Change listing data:
═══
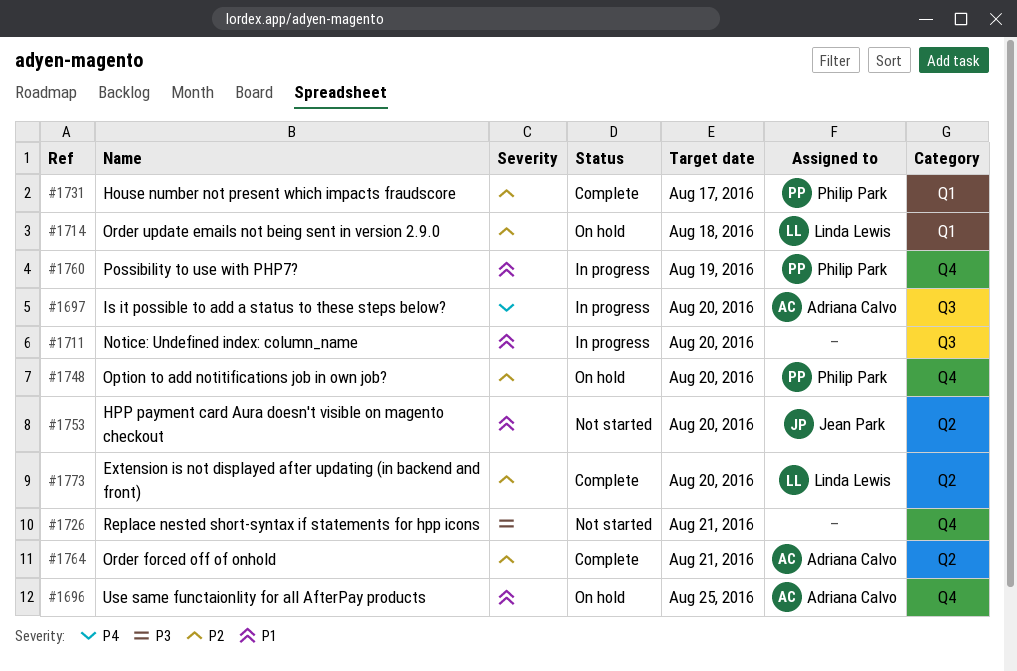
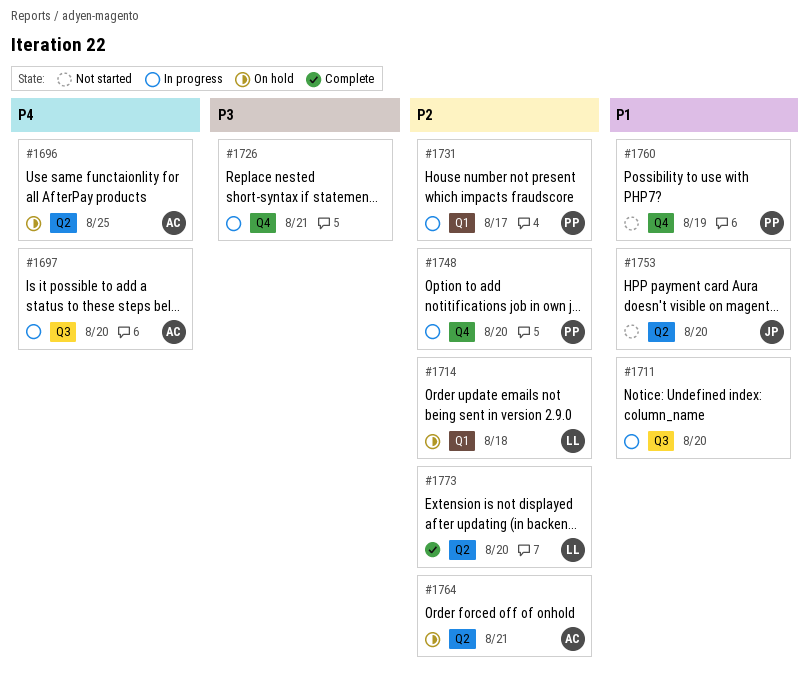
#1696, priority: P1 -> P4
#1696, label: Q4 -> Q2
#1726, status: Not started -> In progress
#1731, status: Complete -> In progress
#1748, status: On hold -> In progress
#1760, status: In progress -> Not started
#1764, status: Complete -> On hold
═══
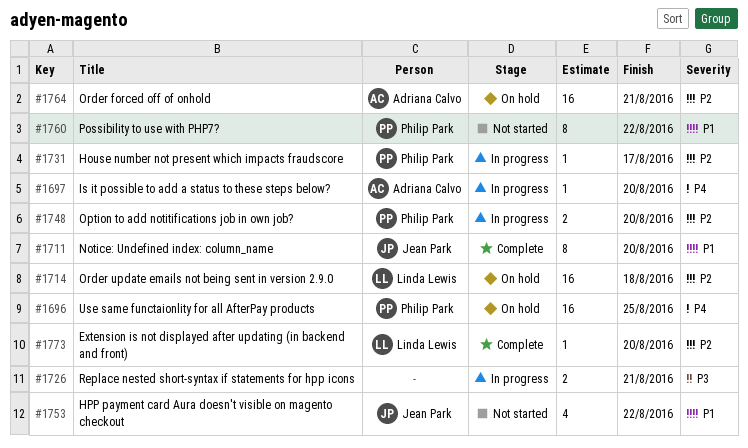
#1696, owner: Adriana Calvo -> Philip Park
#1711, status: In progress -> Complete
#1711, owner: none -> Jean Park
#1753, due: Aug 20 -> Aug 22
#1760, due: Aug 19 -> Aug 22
═══
Your task:
Could you retype exactly the lines above, starting at the line that contains "#1731, status: Complete -> In progress" and ending at the line that contains "#1764, status: Complete -> On hold", and nothing more?

Task solution:
#1731, status: Complete -> In progress
#1748, status: On hold -> In progress
#1760, status: In progress -> Not started
#1764, status: Complete -> On hold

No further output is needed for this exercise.